Transcribed page contents:
※
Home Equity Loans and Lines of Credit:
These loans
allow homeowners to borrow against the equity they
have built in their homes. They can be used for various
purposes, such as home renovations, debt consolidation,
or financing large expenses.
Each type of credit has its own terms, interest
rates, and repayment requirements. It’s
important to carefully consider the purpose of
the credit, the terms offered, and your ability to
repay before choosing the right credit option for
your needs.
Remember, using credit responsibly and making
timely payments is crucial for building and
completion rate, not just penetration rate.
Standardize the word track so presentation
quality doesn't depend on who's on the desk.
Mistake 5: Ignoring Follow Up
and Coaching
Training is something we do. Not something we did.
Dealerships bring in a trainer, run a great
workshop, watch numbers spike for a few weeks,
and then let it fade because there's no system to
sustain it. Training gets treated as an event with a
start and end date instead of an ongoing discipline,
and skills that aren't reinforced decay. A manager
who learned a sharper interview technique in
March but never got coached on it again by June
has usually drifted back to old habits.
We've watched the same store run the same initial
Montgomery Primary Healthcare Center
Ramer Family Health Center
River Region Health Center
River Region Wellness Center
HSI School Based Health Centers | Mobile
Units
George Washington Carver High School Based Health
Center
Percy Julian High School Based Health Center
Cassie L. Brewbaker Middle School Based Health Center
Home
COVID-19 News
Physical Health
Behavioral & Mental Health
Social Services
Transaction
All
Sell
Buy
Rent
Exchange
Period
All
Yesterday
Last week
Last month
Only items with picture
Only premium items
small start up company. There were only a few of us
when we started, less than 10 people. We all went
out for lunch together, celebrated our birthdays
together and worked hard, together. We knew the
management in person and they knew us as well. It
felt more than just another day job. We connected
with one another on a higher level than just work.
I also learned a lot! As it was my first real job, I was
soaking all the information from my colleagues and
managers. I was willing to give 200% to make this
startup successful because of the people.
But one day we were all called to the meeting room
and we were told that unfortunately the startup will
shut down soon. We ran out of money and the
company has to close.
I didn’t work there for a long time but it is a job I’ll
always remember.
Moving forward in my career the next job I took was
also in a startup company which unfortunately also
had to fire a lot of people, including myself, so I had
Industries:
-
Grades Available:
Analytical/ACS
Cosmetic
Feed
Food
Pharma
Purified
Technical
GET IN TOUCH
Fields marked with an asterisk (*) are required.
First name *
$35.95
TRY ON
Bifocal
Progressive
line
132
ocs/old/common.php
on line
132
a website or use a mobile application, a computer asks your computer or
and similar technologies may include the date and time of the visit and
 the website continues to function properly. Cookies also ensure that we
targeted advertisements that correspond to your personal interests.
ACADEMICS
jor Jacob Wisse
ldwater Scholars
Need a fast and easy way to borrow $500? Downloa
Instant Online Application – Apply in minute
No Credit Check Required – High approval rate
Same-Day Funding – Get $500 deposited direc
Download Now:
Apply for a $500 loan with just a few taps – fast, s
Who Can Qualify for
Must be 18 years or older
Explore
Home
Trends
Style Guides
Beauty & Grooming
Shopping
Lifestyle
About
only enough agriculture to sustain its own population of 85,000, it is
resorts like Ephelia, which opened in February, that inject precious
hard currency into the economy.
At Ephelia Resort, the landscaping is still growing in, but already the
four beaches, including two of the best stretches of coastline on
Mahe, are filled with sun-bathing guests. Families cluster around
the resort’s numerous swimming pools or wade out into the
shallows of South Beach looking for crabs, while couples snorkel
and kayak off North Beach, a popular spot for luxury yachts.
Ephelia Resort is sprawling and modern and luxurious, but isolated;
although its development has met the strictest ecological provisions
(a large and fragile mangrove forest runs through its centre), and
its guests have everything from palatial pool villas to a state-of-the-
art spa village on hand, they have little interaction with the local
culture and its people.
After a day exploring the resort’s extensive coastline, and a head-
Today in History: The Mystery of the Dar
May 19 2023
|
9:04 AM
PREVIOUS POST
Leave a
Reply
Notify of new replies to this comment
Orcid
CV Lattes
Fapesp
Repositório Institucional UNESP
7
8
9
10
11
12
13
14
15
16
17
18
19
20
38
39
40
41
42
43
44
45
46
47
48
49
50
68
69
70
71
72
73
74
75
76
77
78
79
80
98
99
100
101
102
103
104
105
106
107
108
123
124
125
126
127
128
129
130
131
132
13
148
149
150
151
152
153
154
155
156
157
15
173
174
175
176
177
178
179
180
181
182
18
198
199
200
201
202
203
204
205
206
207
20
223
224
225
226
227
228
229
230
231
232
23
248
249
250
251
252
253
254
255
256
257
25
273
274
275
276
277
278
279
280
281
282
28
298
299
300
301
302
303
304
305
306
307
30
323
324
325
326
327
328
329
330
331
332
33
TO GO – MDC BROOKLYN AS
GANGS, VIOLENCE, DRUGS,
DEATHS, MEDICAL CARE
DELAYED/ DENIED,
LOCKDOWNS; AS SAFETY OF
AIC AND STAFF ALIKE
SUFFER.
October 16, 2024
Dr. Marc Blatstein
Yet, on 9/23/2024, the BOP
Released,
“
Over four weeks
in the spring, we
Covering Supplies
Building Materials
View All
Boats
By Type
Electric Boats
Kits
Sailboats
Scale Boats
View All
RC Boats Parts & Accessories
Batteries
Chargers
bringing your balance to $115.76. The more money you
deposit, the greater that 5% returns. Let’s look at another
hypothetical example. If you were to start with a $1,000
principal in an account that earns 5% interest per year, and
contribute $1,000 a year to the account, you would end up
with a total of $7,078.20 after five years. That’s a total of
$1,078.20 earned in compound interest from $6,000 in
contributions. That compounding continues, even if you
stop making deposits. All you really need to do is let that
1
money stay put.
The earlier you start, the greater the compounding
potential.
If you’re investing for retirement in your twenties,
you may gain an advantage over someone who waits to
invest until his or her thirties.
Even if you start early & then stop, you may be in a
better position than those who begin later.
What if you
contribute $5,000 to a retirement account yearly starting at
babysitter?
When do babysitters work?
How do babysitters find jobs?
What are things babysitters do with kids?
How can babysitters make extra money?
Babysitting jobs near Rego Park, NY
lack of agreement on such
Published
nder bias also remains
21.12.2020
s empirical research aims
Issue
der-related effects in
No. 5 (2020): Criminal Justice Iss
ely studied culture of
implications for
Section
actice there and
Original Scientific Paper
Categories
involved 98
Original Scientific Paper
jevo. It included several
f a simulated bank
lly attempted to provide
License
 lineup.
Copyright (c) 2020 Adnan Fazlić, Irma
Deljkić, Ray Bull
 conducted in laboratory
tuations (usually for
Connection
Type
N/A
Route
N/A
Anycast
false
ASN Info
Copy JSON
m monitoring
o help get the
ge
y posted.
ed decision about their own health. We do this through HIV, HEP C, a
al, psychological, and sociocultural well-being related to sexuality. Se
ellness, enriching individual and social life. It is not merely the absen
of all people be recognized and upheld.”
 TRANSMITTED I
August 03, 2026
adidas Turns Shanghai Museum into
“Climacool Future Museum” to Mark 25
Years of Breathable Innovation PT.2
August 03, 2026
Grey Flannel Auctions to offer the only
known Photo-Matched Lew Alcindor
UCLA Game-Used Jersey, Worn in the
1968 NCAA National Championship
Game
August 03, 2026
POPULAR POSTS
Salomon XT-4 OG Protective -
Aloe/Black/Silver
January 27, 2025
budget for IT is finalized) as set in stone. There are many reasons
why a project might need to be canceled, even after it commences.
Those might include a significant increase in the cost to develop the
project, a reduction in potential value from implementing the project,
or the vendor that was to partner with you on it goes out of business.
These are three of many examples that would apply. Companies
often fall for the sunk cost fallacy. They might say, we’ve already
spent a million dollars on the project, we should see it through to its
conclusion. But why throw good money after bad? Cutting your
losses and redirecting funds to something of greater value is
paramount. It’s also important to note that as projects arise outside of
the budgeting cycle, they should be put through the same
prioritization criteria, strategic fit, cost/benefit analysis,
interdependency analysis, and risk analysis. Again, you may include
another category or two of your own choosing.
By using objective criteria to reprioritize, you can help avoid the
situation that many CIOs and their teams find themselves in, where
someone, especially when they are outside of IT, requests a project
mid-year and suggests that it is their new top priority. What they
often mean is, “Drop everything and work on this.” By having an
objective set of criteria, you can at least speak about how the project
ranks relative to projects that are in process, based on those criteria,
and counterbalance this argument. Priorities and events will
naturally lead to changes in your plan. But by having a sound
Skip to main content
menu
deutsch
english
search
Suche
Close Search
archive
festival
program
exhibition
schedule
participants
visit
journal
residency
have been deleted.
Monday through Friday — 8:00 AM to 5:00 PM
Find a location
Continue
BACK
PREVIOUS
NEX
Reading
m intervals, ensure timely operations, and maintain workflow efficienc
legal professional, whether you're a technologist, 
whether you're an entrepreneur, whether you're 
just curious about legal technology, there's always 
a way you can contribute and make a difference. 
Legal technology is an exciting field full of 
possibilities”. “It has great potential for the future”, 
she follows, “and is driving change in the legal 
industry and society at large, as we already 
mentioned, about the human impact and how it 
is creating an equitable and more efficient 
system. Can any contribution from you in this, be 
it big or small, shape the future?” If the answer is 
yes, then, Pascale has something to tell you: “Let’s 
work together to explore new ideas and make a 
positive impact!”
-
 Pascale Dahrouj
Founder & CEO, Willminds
※
Write out the lines of the items from the very start through the line containing "or financing large expenses.", copying each one word for word.

Home Equity Loans and Lines of Credit:
These loans
allow homeowners to borrow against the equity they
have built in their homes. They can be used for various
purposes, such as home renovations, debt consolidation,
or financing large expenses.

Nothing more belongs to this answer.